So, Pat came in today. As usual, wearing a navy suit, this time with a red blouse instead of a red scarf, always showing neck, never showing cleavage. I sez, “Pat, how the hell are you”? She says, “Jim, good to see you”, and turned to continue talking with my boss. Unfortunately, I had been assembling some equipment for an event in another room when she arrived, so she was already talking business when I came back to my desk 5 minutes later. Yes, I am the master if timing. 
But I persevere. A few minutes later, I say,
“I sent you some email about biking. Take a look”.
“I haven’t seen my email for 2 weeks. Here, let me give you another address”, and she writes out one and gives it to me.
I say, “Are you interested in getting out on a bike”?
“I haven’t been out yet this year”.
“Well, are you interested”?
“I’m not interested in ANYTHING in May”?
“May”?
“May is osteoporosis month. I’m over committed”.
I also knew, as of a few weeks ago, that she was only committed to staying at the hospital until the end of May, so I say,
“What’s the deal? Are you going to be here in June”?
She’s in an unusual situation. The hospital hired her to establish this clinic, and then the insurance company that is in partnership with the hospital declined to extend their coverage to treatment by this specialized “women’s midlife” clinic. So everybody who came there had to pay 100% out of pocket, or be funded out of a state indigent program. Pat’s not pissed at US, the people working around her, but at the HR reps and the executives who couldn’t (or wouldn’t) back up their assurances of full suport in building a practice.

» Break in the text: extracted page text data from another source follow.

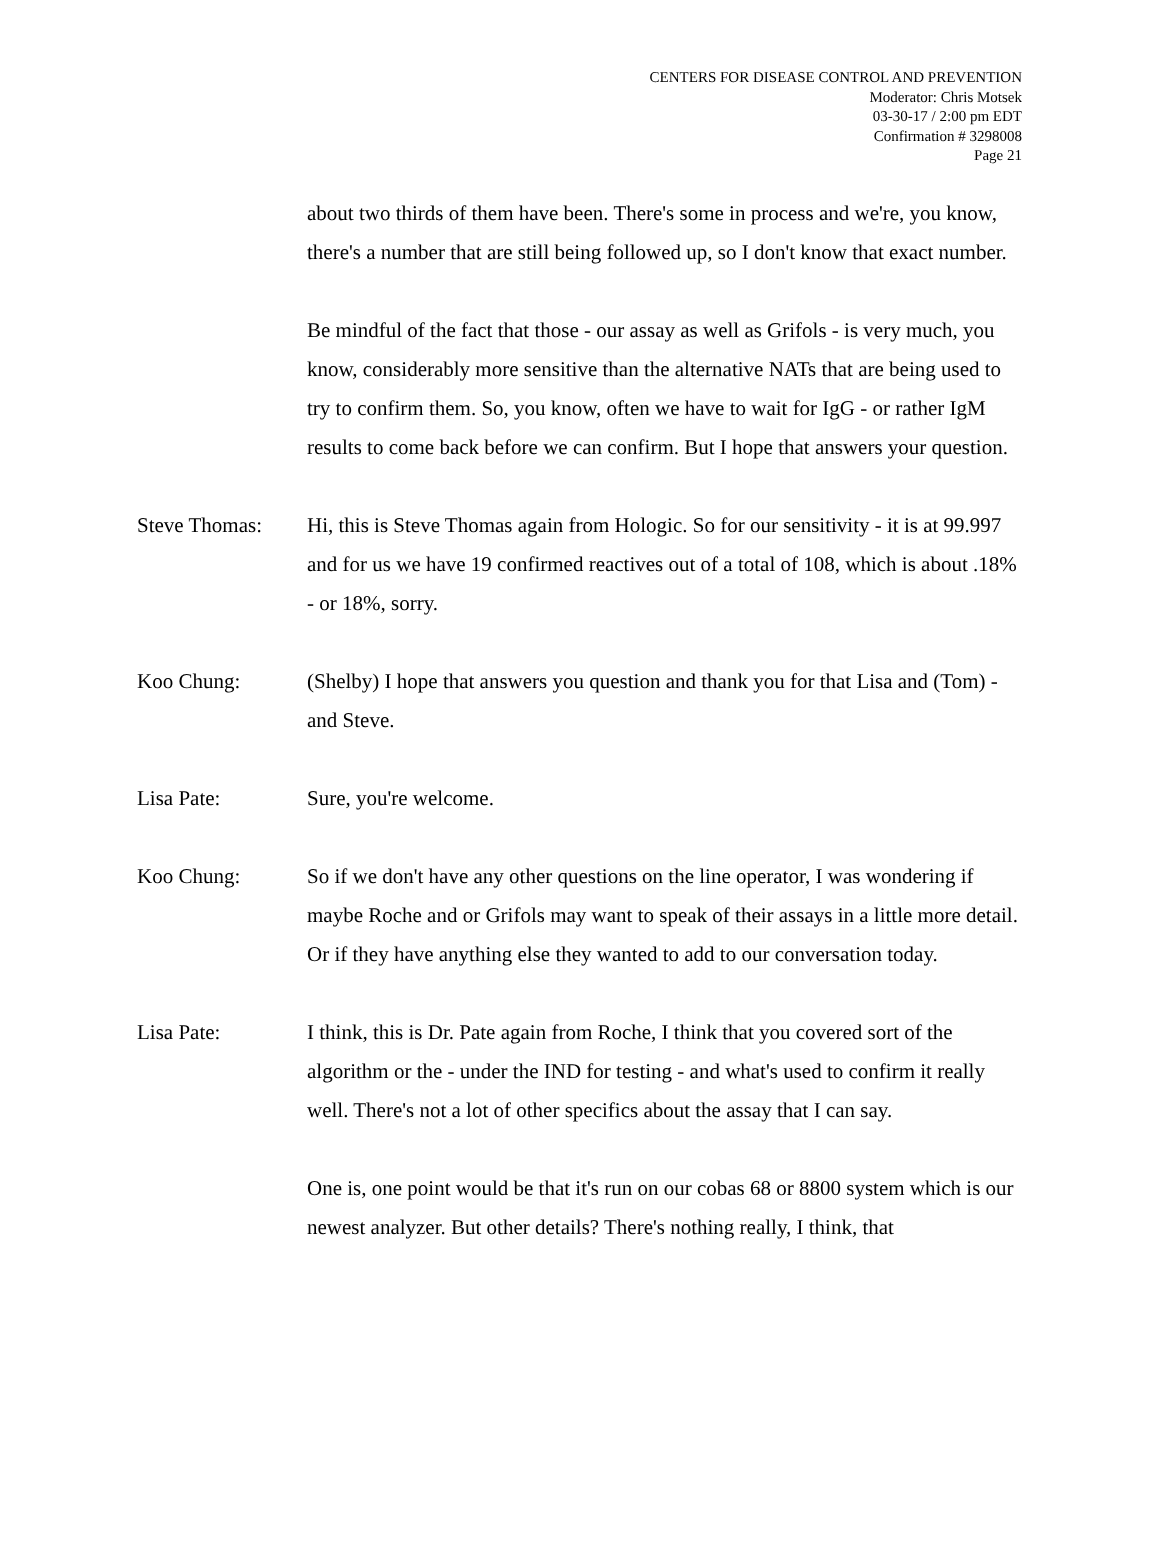CENTERS FOR DISEASE CONTROL AND PREVENTION
Moderator: Chris Motsek
03-30-17 / 2:00 pm EDT
Confirmation # 3298008
Page 21
about two thirds of them have been. There's some in process and we're, you know, there's a number that are still being followed up, so I don't know that exact number.
Be mindful of the fact that those - our assay as well as Grifols - is very much, you know, considerably more sensitive than the alternative NATs that are being used to try to confirm them. So, you know, often we have to wait for IgG - or rather IgM results to come back before we can confirm. But I hope that answers your question.
Steve Thomas: Hi, this is Steve Thomas again from Hologic. So for our sensitivity - it is at 99.997 and for us we have 19 confirmed reactives out of a total of 108, which is about .18% - or 18%, sorry.
Koo Chung: (Shelby) I hope that answers you question and thank you for that Lisa and (Tom) - and Steve.
Lisa Pate: Sure, you're welcome.
Koo Chung: So if we don't have any other questions on the line operator, I was wondering if maybe Roche and or Grifols may want to speak of their assays in a little more detail. Or if they have anything else they wanted to add to our conversation today.
Lisa Pate: I think, this is Dr. Pate again from Roche, I think that you covered sort of the algorithm or the - under the IND for testing - and what's used to confirm it really well. There's not a lot of other specifics about the assay that I can say.
One is, one point would be that it's run on our cobas 68 or 8800 system which is our newest analyzer. But other details? There's nothing really, I think, that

So she says, “I’m working full-time plus now”(because of this other clinic she’s at the rest of the week). “I want to keep the classes going” (the night course she teaches about every quarter). “But I wanna be out of the clinic”. My boss is supporting her in this, wants to keep her as a teacher. As a clinician, Pat is not in my boss’s chain of command, only as an educator.
So I say, “We’ll miss you”.
“I gave you my other email address”.
“Are you going to maintain an address here”?
“I don’t know how to check it from home”.
“Oh, that’s easy. Do you want to put in a work order for it”?
“No”.
I laughed and said, “I knew you were going to say that”.
She laughed and said, “If I have two email addresses, I have to read twice as much email”. Then she got a phone call that sounded as it was going to be a while.
And that’s pretty much how it ended. I made the invitation, she deferred but didn’t reject. It’s understandable given the stresses she’s under.
I declare a success! Just like Bill Clinton in the '92 primaries!